Work item
Without pictures, repeat the lines of the entries from the one containing "Android - en una tableta ya sea con iOs o con" through the last, both ends included, and nothing else.

[Opening Study material section]

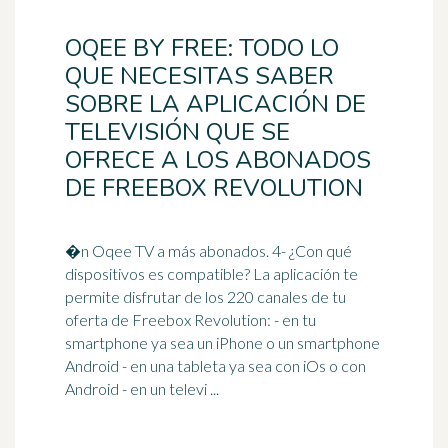
OQEE BY FREE: TODO LO
QUE NECESITAS SABER
SOBRE LA APLICACIÓN DE
TELEVISIÓN QUE SE
OFRECE A LOS ABONADOS
DE FREEBOX REVOLUTION
�n Oqee TV a más abonados. 4- ¿Con qué
dispositivos es compatible? La aplicación te
permite disfrutar de los 220 canales de tu
oferta de Freebox Revolution: - en tu
smartphone
ya sea un iPhone o un smartphone
Android - en una tableta ya sea con iOs o con
Android - en un televi ...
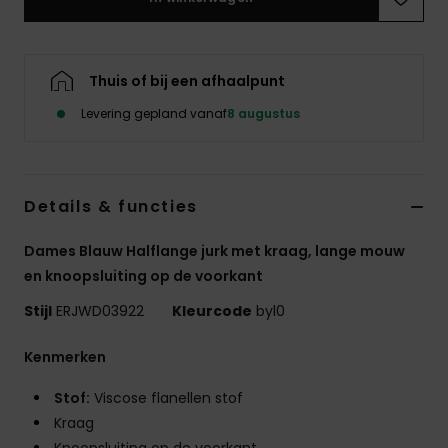
Swim
Kleding
Thuis of bij een afhaalpunt
Levering gepland vanaf
8 augustus
Accessoires
Schoenen
Details & functies
Fitness
Dames Blauw Halflange jurk met kraag, lange mouw
en knoopsluiting op de voorkant
Snow
Stijl
ERJWD03922
Kleurcode
byl0
Kenmerken
Stof:
Viscose flanellen stof
Kraag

[Closing Study material section]

Answer section
Android - en una tableta ya sea con iOs o con
Android - en un televi ...
Swim
Kleding
Thuis of bij een afhaalpunt
Levering gepland vanaf
8 augustus
Accessoires
Schoenen
Details & functies
Fitness
Dames Blauw Halflange jurk met kraag, lange mouw
en knoopsluiting op de voorkant
Snow
Stijl
ERJWD03922
Kleurcode
byl0
Kenmerken
Stof:
Viscose flanellen stof
Kraag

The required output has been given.